## Requirement
Please restate word for word all lines from the one containing "447 69 68.74" to the final line of the entries, and include no pictures.
*** Opening of Input data ***
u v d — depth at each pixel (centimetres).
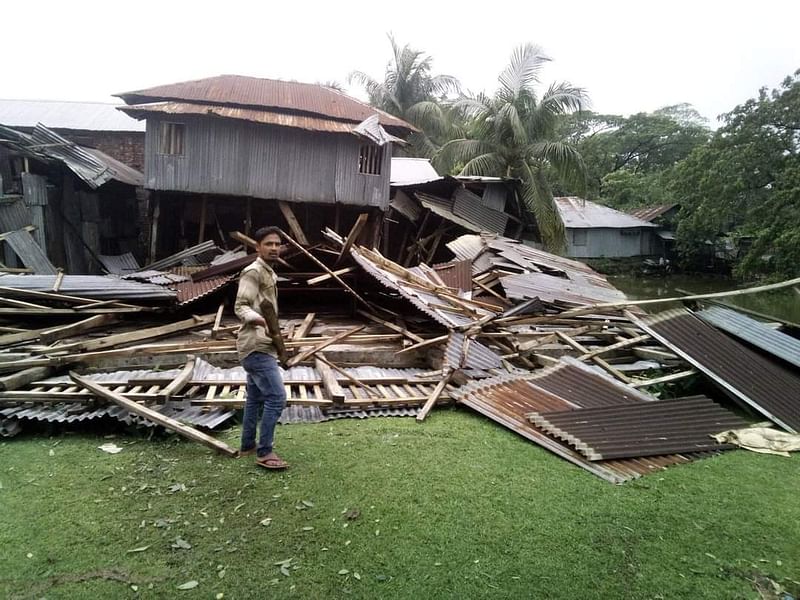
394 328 695
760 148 2047
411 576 255
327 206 1482
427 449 408
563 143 1888
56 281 707
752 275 2211
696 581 259
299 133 1345
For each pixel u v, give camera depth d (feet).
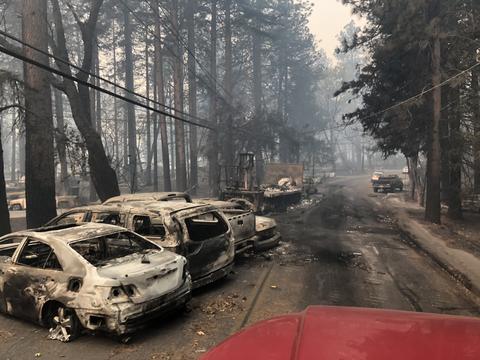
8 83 53.67
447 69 68.74
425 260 40.52
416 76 74.33
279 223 67.67
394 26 72.13
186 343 20.44
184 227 27.40
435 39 65.41
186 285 23.49
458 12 70.18
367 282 32.12
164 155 138.31
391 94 79.41
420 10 69.51
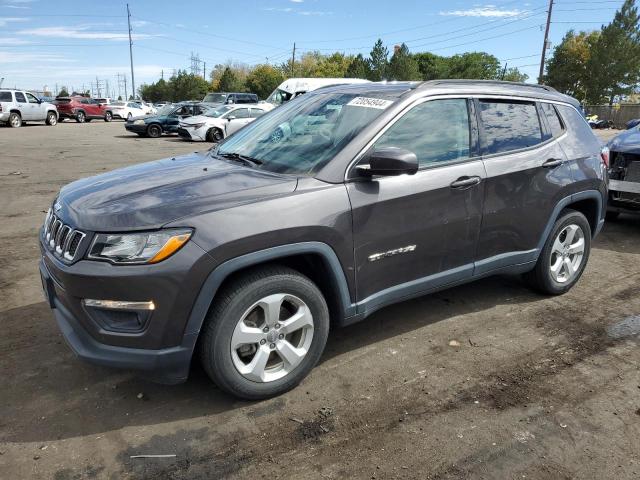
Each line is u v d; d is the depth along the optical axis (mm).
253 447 2660
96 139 21375
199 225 2650
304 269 3256
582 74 65375
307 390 3150
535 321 4098
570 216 4387
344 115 3520
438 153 3537
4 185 9812
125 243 2596
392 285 3422
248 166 3418
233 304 2775
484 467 2535
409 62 73625
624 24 61406
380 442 2705
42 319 4059
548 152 4137
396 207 3268
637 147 6316
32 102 29219
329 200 3010
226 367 2832
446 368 3414
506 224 3898
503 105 3980
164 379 2773
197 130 20656
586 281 4984
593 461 2580
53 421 2836
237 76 97688
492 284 4855
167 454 2602
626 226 7164
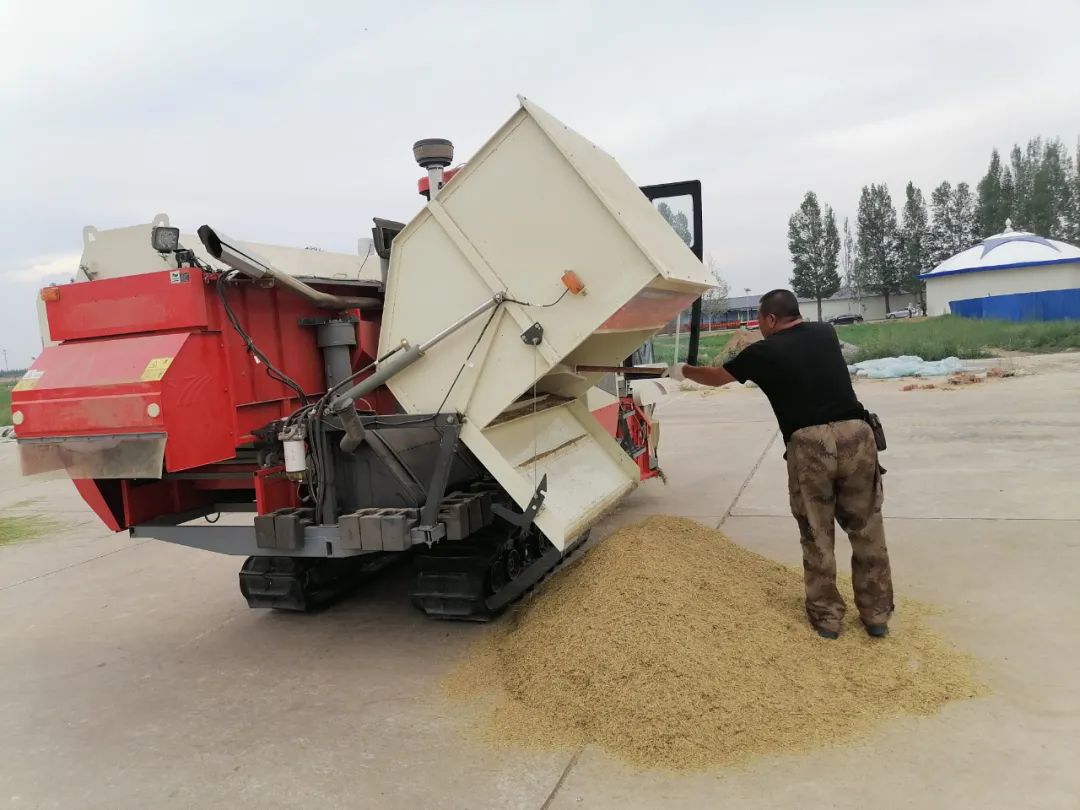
*** Close of Input data ***
## Response to this task
447 69 68.74
425 260 40.52
416 76 74.33
279 223 67.67
394 26 72.13
186 343 20.44
184 227 27.40
435 39 65.41
186 285 23.49
458 12 70.18
367 282 32.12
164 155 138.31
391 94 79.41
420 10 69.51
Each line is u v d; d is the depth along the optical axis (mm).
253 447 2660
96 139 21375
199 225 2650
304 269 3256
582 74 65375
307 390 3150
535 321 4098
570 216 4387
344 115 3520
438 153 3537
4 185 9812
125 243 2596
392 285 3422
248 166 3418
233 304 2775
484 467 2535
409 62 73625
624 24 61406
380 442 2705
42 319 4059
548 152 4137
396 207 3268
637 147 6316
32 102 29219
329 200 3010
226 367 2832
446 368 3414
506 224 3898
503 105 3980
164 379 2773
197 130 20656
586 281 4984
593 461 2580
53 421 2836
237 76 97688
492 284 4855
167 454 2602
626 226 7164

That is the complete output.